In 2015, I created the website, Skins I Have Worn, to track the process of directing and producing a performance piece based on my writings. I took the name from a poem I’d written that spoke to the way we are constantly changing, growing, evolving, taking on new roles, shedding old ones. For more information about that transformative journey, I invite you to explore the “performance/book” page. Because since then, the meaning has stayed the same, but the subject matter has radically altered.
In May of 2017, my husband, love and greatest supporter passed away. Since then I have desperately sought to ease the pain and heartache of losing him. Though nothing in my experience compares to the loss, I have sought solace where I always turn in times of heartache – the page.

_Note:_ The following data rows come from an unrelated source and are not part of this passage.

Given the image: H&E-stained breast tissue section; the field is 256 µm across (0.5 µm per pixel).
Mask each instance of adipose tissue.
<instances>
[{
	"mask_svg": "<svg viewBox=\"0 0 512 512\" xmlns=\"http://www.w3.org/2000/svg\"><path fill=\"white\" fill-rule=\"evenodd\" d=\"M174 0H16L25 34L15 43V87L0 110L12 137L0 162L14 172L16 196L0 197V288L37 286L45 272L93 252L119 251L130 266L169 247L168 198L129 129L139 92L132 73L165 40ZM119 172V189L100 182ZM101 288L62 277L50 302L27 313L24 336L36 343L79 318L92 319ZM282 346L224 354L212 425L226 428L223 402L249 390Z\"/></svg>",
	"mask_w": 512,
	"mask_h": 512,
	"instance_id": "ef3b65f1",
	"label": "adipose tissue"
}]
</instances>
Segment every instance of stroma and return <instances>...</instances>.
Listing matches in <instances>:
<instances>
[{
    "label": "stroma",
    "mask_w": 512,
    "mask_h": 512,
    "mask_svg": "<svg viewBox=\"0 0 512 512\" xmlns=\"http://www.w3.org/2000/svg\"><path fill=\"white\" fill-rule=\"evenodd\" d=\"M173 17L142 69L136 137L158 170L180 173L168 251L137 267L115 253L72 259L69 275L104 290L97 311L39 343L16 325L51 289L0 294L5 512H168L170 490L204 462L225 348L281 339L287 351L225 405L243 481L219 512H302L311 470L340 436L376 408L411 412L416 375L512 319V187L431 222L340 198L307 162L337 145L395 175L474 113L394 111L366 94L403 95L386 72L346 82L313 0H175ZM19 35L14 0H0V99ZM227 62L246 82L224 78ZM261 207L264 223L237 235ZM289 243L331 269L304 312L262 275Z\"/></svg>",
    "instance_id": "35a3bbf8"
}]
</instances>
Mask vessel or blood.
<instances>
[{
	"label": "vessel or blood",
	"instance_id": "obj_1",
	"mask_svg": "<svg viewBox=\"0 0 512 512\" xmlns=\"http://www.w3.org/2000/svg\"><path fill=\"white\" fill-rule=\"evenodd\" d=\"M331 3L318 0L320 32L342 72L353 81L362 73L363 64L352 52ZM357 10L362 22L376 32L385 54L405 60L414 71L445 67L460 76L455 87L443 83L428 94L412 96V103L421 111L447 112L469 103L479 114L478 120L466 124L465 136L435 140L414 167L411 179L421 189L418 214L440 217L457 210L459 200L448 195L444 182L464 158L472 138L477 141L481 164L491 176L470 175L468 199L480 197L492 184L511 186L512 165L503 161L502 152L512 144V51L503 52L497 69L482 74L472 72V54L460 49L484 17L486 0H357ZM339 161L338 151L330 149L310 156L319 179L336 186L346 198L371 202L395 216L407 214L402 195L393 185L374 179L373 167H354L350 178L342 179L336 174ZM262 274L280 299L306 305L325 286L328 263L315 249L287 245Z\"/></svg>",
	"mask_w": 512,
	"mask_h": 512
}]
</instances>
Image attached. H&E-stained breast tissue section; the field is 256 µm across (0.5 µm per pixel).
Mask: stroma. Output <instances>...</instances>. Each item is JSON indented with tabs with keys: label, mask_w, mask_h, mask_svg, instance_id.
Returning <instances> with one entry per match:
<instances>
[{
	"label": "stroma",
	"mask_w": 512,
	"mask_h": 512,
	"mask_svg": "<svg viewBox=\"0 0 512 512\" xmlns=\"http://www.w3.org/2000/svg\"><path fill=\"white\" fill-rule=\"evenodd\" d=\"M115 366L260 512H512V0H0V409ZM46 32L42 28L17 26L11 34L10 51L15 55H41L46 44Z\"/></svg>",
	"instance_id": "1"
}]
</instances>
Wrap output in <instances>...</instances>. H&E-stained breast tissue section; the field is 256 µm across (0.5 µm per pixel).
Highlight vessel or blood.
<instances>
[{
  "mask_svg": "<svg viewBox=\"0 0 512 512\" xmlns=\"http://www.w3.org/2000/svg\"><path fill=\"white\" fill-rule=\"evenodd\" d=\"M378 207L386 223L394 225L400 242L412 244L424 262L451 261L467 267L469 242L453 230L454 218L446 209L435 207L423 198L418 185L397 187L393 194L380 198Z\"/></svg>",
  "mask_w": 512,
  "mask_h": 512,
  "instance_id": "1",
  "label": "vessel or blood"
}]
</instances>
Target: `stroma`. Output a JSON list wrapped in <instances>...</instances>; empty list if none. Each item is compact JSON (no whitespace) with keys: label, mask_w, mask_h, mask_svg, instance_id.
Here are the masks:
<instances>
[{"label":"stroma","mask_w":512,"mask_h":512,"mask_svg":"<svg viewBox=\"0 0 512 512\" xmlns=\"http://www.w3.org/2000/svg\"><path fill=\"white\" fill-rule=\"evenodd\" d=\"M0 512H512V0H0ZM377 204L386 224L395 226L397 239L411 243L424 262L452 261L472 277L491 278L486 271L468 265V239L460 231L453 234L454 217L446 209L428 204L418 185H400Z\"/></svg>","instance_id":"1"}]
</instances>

Over the weeks and months since then, I’ve journaled for myself and then blogged publicly about his loss. Seeking not only a catharsis for myself, but perhaps a bit of relief and understanding for those who might be going through their own similar journey.
In time, this experience, these writings, may evolve into something else. I have no idea what. My creative spirit whispers gently in my ear, wraps kind arms around my heart. Yes, my love it hurts. It hurts. And yet your heart still beats, your lungs still breathe, your soul still longs to express the gifts you have been given. So I write and share and cry, and write some more.
In this time of unknowing and transition, I have held onto the name, “Skins I Have Worn,” because all I know for sure is that old skins have been ripped away, and a new one is slowly waiting to be revealed.